R-360 Neptune is a coastal anti-ship cruise missile developed by Ukrainian Luch Design Bureau. Its design is tied to the old Soviet Kh-35 anti-ship missile, designed to defeat surface warships and other vessels with a displacement of up to 5,000 tons. Unlike the Kh-35 missile, the R-360 Neptune missile has improved range and electronics. The missile can engage convoys or individual targets. It is a relatively new weapon in Ukrainian Navy, introduced in early March 2021.
Antiship missiles are large weapons. They require training, which has simulators. An anti-ship missile also requires a launch platform, and the whole system can weigh tons. On top of that, they often require integration with radar to provide launch targeting.
Guided by that, Ukraine started to build its own coastal anti-ship cruise missile system. Production of advanced missile systems took place in cooperation with other Ukrainian enterprises, including Artem Luch GAhK, Kharkiv State Aircraft Manufacturing Company [uk], Motor Sich (MS-400 turbofan engine), Pivdenne YuMZ PivdenMash, Lviv LORTA [uk] and other radar electronics, Vyshneve ZhMZ Vizar Kyiv, Radionics (seeker), Arsenal SDP SE (navigation system) and others.
The first tests of the system were conducted on 22 March 2016, attended by Secretary of the National Security and Defense Council (NSDC) Oleksandr Turchynov. In mid-2017, the manufacturer tested Neptune missiles concurrently with the Vilkha missile complex trials. However, unlike the Vilkha, Luch Design Bureau did not publicize the test results and capabilities of the Neptune.
According to the press service of the NSDC, the first successful flight tests of the system took place on 30 January 2018. On 17 August 2018, the missile successfully hit a target at 100 kilometers (62 mi) during test firings in southern Odessa. On 6 April 2019, the missile was again successfully tested, hitting targets during tests near Odesa. Luch Design Bureau delivered the R-360 Neptune system to the Ukrainian military in December 2019.
The missile was first revealed in the “Weapons and Security 2015” exhibition in Kyiv.
When deployed, a Neptune coastal defense system comprises a USPU-360 truck-based mobile launcher, four missiles, a TZM-360 transport/reload vehicle, an RCP-360 command, and control, and a special cargo vehicle. The system is designed to operate up to 25 kilometers (16 miles) inland of the coastline. A Neptune missile, including a rocket motor, is 5.05 meters (199 in) in length, with a cross-shaped hard wing.
Neptune missiles are designed to be housed in transport and launch containers (TLC) with dimensions 5.30 by 0.60 by 0.60 meters (209 in × 24 in × 24 in).

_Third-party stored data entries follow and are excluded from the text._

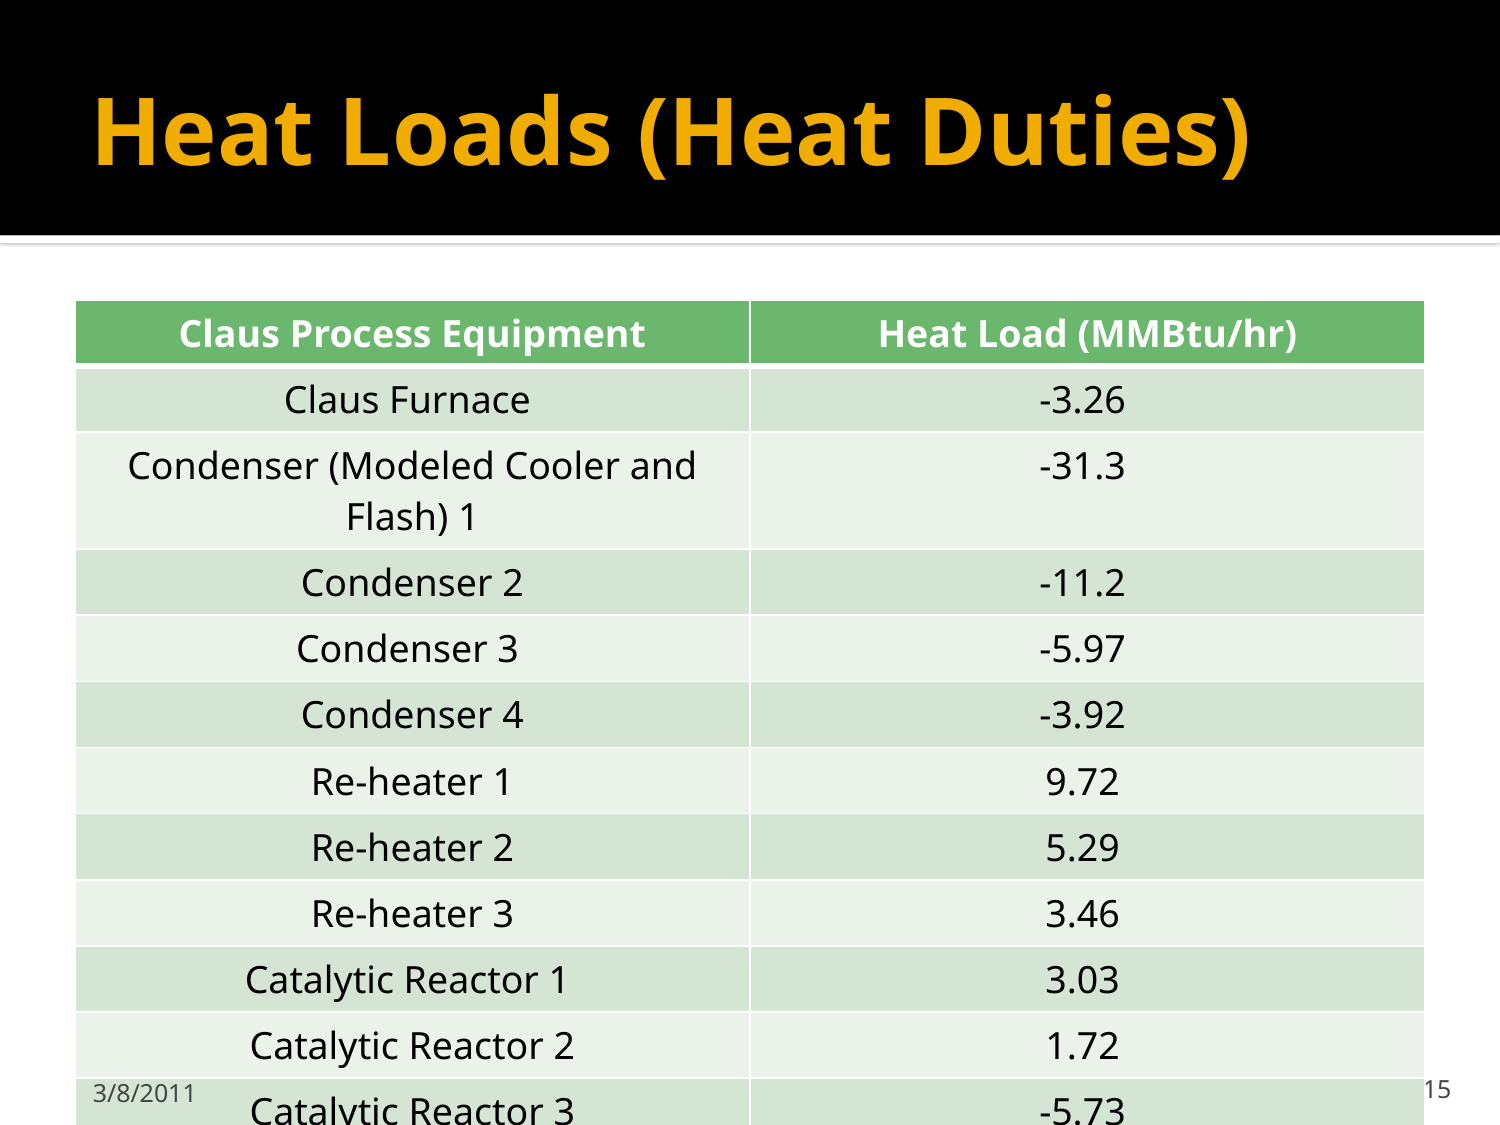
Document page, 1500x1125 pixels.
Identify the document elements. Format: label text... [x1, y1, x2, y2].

table_cell Condenser 3 [76, 616, 749, 681]
table_cell Catalytic Reactor 3 [76, 1079, 749, 1125]
table_header Claus Process Equipment [76, 301, 749, 363]
table_cell -31.3 [751, 433, 1424, 548]
table_cell -5.73 [751, 1079, 1424, 1125]
table_cell Catalytic Reactor 2 [76, 1013, 749, 1077]
table_cell Claus Furnace [76, 369, 749, 431]
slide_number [75, 1062, 425, 1108]
table_cell -3.92 [751, 682, 1424, 747]
table_cell Condenser (Modeled Cooler and Flash) 1 [76, 433, 749, 548]
slide_number 15 [1426, 1062, 1467, 1108]
table_cell Re-heater 2 [76, 814, 749, 879]
table_cell Condenser 4 [76, 682, 749, 747]
table_cell 9.72 [751, 748, 1424, 813]
table_cell 3.46 [751, 881, 1424, 945]
table_cell Condenser 2 [76, 550, 749, 614]
table_cell Catalytic Reactor 1 [76, 947, 749, 1011]
title Heat Loads (Heat Duties) [75, 25, 1425, 231]
table_cell 5.29 [751, 814, 1424, 879]
table_cell Re-heater 3 [76, 881, 749, 945]
table_cell Re-heater 1 [76, 748, 749, 813]
table_cell -5.97 [751, 616, 1424, 681]
table_cell 3.03 [751, 947, 1424, 1011]
table_header Heat Load (MMBtu/hr) [751, 301, 1424, 363]
table_cell 1.72 [751, 1013, 1424, 1077]
table_cell -3.26 [751, 369, 1424, 431]
table_cell -11.2 [751, 550, 1424, 614]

The system has a maximum range of about 300 kilometers (190 mi). A single missile weighs 870 kilograms (1,920 lb), of which 150 kilograms (330 lb) is the warhead.
On April 13, 2022, Ukrainian Navy sources claimed the Russian cruiser Moskva was hit by two Neptune missiles during the Ukraine War, resulting in an ammunition explosion. A day later, on April 14, 2022, the Russian Ministry of Defence stated, without discussing the cause, that a fire had caused munitions to explode, and the crew had been fully evacuated. Russian news outlets announced that Russian warship Moskva had sunk in inclement weather while being towed a few hours later.